Исподтишка, медленно и неуверенно разглядывая собеседницу, Наташа подумала было, что таких женщин сейчас быть не может. У нее иной костяк, несколько иной формы нос и уши (в Наташе проснулась художница), кисть руки сильна, но изящна — из несуществующего учебника по рисованию. Она мгновенно решила, что в предыдущие дни была на грани странного помешательства, имевшего симптомы детской болезни, смешивающей сон и явь.
Темное облако, как бы пронизанное нескончаемым гулом вокзальных голосов, развалилось на куски, и вскоре Наташа уснула, пробудившись только под утро на станции Дно.
До самого Пскова она ни о чем не думала, оторвавшись от Москвы и не прилепившись к прежним воспоминаниям о реке Великой, о Покровской башне, о церкви Косьмы и Дамиана и прочих сокровищах любимого города. На станции Дно она купила ворох раков и бутылку пива, что было единственной данью прошлому. Поезд, точно выскочив из сказочных болот, вкатился в высоко стоящий Псков.
Начиналась другая жизнь, полная необходимой рутины. Впрочем, Наташа смешно примирилась с этим, вычитав в гороскопе на неделю нечто о спасительной рутине, которая всю неделю будет хранить людей ее знака от предначертанных, в противном случае, передряг.
«Ни во что не ввязываться, ни о чем не думать.

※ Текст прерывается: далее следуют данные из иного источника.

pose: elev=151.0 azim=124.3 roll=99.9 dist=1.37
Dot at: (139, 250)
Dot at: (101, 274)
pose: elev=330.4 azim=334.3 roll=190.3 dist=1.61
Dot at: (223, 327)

Все будет решаться без меня. Я должна устранить себя, как ненужного собеседника».
Поселилась она, согласно подорожной, в древних и ветхих палатах, временно оборудованных как общежитие для «приезжих людей высокой культуры», так насмешливо объяснил Константин Яковлевич, псковский полпред института. Он был нарочито стрижен «под скобку» и являл собой поговорку «Что ни город, то норов». Однако к Наташе он отнесся с особенным подобострастием и любопытством.

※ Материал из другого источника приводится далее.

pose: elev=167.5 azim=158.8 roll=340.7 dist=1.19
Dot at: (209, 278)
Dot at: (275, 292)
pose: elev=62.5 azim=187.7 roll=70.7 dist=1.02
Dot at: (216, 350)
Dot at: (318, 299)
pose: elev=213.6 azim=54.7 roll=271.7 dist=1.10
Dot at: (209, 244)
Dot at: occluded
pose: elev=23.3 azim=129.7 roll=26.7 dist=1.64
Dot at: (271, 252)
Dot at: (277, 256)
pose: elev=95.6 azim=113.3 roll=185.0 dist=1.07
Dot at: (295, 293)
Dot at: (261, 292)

— Ну и видок у меня, — впервые за много часов глянув на себя в зеркало, удивилась Наташа. — Как будто меня долго секли на Сенной площади. Либо этот город и эти палаты имеют другую геометрию, и я не выдерживаю сейчас фейс контроля.

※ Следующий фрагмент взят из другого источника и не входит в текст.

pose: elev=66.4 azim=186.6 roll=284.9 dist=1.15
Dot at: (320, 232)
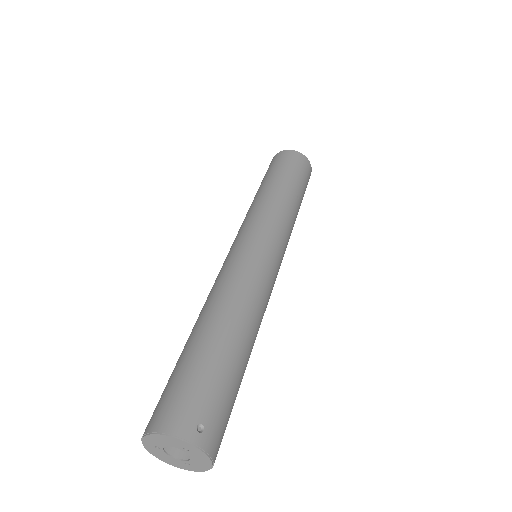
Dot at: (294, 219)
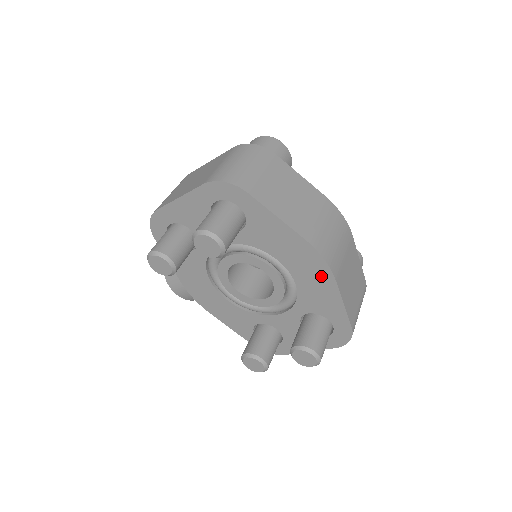
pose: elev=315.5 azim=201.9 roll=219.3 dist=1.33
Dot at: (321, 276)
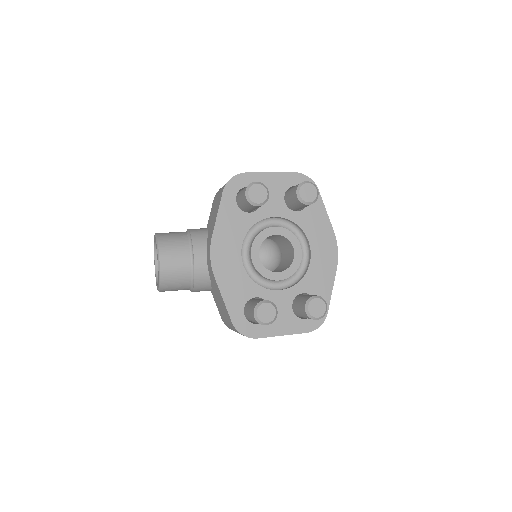
Dot at: (330, 262)
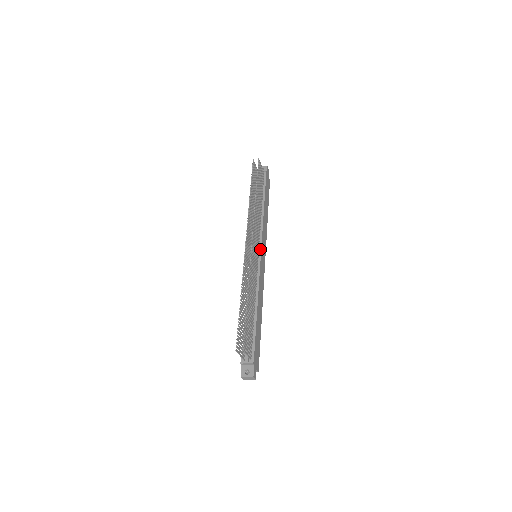
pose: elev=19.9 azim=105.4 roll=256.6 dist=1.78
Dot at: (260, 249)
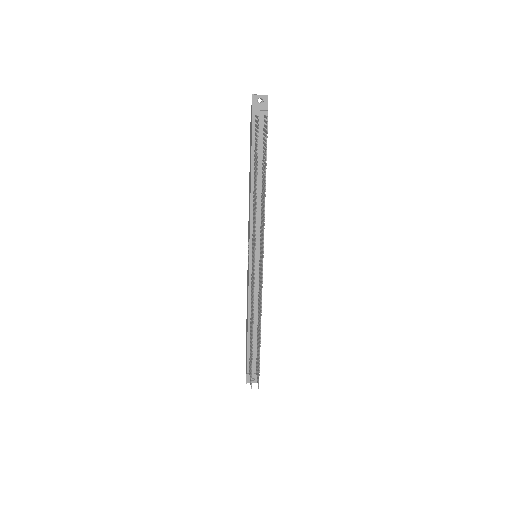
Dot at: occluded
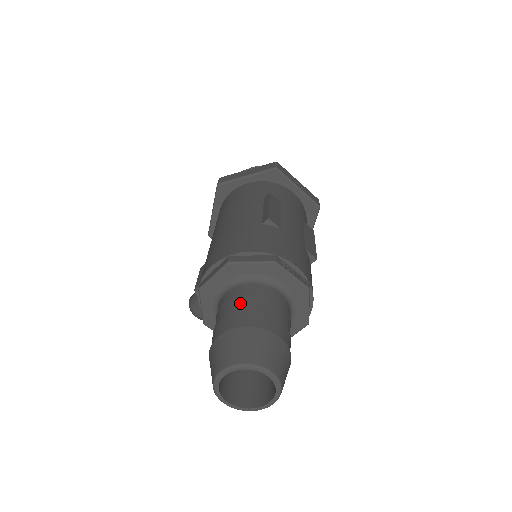
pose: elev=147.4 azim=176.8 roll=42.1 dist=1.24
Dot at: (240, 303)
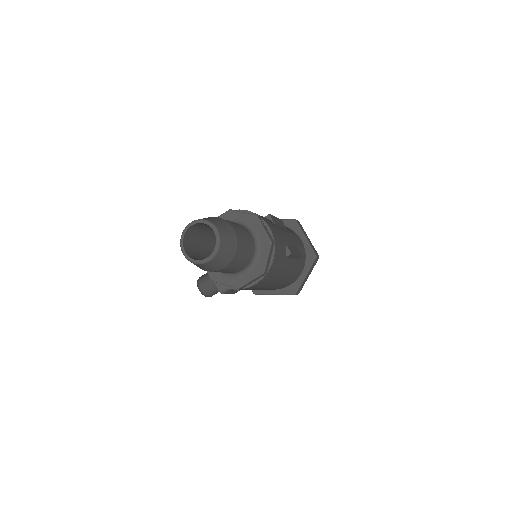
Dot at: occluded
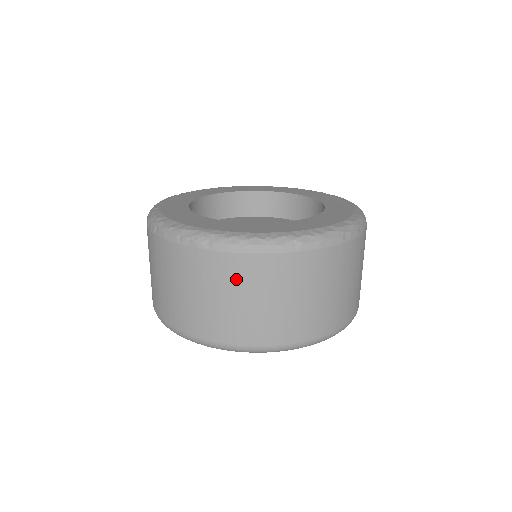
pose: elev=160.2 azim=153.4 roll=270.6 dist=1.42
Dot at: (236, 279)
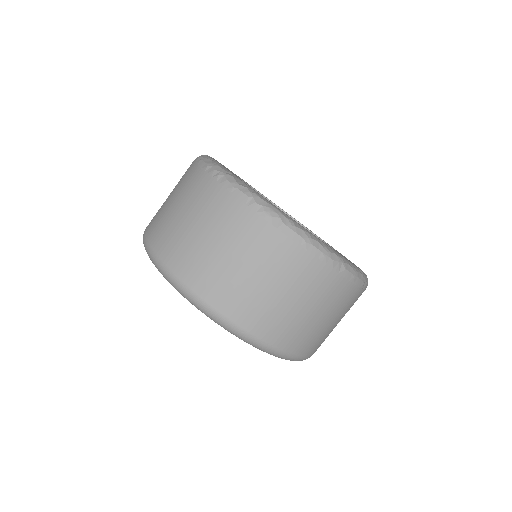
Dot at: (281, 266)
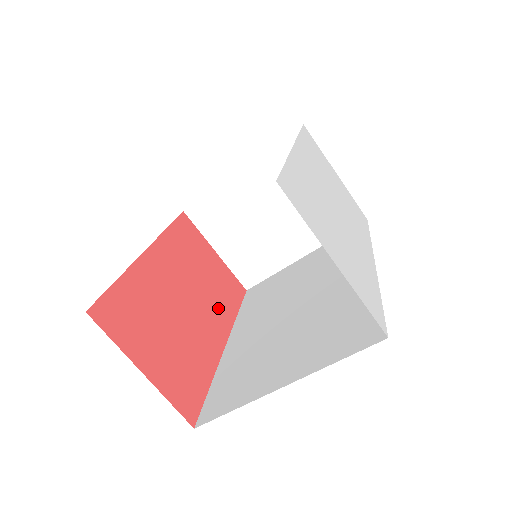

Первый день она пребывала в бессловесности как таковой. Себе она была совершенно не интересна Наташа не желала думать ни о московских смутных обстоятельствах, ни о том, что у них тут было с Андреем. Из воспоминаний же осталось только краткое и одинокое пребывание во Пскове, в чем-то подобное этому.
— Да ведь я уже занимаюсь реставрацией, — наигранно возликовала Наташа. — Сейчас-сейчас я очищу себя от ветхого хлама. Например, поброжу по торговым рядам, на людей погляжу, себя покажу. — Она расплакалась от полного бессилия.
Ничего нет ужаснее одиночества, превосходящего даже заброшенность детей, — эта невесть откуда возникшая сентенция привела ее в ярость.